In dieser emotional verletzlichen Situation machen Sie sich Gedanken, fühlen sich ratlos, hilflos, sind unglücklich darüber, wieder alleine zu sein, und haben oft Schuldgefühle. Sie können nicht schlafen, denn nachts haben die belastenden Gedanken besonders viel Raum.
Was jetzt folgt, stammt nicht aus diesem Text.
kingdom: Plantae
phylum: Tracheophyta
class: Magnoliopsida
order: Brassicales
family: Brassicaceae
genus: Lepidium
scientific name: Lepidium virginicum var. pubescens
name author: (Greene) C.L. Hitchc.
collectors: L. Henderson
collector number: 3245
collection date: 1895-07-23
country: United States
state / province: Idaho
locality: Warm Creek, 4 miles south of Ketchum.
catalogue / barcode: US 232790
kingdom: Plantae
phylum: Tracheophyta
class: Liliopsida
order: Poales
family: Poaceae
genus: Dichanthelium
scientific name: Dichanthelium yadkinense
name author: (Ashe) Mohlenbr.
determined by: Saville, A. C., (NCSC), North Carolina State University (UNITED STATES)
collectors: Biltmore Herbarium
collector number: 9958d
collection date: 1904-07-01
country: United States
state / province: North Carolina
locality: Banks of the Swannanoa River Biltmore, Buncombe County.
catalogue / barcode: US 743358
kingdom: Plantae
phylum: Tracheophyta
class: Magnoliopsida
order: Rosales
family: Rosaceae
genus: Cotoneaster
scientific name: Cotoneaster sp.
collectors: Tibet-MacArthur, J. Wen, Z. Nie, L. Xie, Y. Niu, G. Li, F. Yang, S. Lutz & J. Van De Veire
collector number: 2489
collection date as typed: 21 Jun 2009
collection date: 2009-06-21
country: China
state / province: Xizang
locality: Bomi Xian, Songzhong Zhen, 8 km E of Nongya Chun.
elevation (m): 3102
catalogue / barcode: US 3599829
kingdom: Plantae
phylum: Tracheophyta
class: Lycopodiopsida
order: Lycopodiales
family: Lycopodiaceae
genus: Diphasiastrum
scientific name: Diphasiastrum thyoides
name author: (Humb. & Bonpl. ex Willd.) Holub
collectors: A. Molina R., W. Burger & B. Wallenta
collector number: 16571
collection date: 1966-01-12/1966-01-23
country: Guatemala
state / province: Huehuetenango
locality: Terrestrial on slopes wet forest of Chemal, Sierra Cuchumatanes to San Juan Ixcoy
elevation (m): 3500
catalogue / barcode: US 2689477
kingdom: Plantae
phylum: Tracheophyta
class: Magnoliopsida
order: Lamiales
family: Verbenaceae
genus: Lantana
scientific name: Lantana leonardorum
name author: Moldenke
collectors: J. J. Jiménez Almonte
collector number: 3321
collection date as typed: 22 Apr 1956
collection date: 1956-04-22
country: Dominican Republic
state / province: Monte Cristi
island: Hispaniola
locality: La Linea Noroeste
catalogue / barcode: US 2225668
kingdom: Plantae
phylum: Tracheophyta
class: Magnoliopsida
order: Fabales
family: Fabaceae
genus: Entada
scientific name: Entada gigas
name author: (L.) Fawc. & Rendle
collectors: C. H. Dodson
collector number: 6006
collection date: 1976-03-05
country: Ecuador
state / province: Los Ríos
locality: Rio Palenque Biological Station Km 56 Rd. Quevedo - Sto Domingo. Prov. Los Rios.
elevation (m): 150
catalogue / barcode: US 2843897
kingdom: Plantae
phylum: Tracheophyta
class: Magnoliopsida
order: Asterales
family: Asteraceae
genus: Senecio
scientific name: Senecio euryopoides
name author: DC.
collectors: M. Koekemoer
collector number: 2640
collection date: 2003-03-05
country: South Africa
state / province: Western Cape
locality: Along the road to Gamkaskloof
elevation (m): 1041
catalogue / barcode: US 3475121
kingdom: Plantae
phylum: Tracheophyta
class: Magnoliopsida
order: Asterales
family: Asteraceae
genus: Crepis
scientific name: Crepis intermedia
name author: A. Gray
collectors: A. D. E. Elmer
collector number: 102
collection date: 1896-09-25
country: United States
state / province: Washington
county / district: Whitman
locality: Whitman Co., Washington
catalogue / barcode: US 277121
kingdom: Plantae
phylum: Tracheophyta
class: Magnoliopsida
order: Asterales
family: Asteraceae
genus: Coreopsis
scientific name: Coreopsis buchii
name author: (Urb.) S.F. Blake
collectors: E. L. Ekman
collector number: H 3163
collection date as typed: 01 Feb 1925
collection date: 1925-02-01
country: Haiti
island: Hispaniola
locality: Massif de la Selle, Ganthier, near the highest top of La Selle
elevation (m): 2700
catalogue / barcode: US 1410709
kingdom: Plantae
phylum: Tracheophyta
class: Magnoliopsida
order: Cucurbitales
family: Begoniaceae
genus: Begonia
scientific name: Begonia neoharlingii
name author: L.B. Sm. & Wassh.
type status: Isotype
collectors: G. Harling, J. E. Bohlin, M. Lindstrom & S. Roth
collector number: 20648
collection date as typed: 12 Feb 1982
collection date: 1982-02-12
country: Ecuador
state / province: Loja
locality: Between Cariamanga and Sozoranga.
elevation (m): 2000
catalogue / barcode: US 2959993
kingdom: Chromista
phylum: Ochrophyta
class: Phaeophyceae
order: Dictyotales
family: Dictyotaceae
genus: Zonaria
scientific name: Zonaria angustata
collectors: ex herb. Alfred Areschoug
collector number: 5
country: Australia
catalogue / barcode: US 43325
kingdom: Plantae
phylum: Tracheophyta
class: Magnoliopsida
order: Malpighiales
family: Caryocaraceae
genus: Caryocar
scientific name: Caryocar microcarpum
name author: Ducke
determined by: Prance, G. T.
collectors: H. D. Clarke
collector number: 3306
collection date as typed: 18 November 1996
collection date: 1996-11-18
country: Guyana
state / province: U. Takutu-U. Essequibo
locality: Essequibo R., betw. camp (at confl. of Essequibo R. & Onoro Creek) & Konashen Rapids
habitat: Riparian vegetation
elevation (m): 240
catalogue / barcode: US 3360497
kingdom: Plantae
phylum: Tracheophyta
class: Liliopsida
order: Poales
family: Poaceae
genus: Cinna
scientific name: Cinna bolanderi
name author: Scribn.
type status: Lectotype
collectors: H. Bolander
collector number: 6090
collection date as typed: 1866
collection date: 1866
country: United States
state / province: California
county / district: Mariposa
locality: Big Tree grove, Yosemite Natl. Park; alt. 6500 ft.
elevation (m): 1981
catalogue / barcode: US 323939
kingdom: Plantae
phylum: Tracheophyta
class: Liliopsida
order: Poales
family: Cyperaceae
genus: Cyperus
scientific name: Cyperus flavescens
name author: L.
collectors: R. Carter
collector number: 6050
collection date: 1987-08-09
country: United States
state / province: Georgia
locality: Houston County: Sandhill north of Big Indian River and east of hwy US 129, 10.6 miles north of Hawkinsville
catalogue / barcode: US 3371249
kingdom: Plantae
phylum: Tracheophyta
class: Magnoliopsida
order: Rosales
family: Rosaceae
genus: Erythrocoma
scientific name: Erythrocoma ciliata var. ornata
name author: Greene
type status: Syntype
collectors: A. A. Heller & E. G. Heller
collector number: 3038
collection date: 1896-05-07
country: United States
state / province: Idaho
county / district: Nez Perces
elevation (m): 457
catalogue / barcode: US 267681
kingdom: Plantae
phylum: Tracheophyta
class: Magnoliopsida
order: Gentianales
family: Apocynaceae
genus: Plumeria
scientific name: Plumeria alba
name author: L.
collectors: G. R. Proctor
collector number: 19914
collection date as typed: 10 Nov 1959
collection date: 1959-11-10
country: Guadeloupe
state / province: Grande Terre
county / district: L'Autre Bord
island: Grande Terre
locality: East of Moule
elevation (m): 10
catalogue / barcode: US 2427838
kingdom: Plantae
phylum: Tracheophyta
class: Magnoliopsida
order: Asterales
Jetzt heißt es, den Blick zu heben und nach vorn zu schauen. Bitte nicht in Selbstmitleid versinken, womöglich mit der bewussten oder unbewussten Absicht, dass sich der Ex dadurch schlecht fühlt und seine neu erworbene Freiheit nicht genießen kann. Denn dadurch geht es Ihnen in der Tiefe Ihres Herzens auch nicht besser. Gestehen Sie sich stattdessen besser ein: Was haben wir unterlassen? Auch Eingeständnisse: Was habe ich unterlassen? Und geben Sie sich Zeit! Immer wieder höre ich von Klienten, dass sie nun versuchen wollen, den Kontakt über Freundschaft zu halten. Stopp! Noch nicht. Sie können nicht gerade aus der Rolle Partnerin, symbolisch gesagt, 10 Tage später die gute Freundin sein. Jeder von Ihnen beiden benötigt Zeit, sich zu entrollen. Auch dann gilt es, zu akzeptieren und zu respektieren, wenn der ehemalige Partner keinen Kontakt mehr möchte.
Beginnen Sie, Ihr schönes Herz zuallererst selbst zu lieben. Das hat es verdient!
Und denken Sie daran: Liebe ist Freiwilligkeit und keine Abhängigkeit.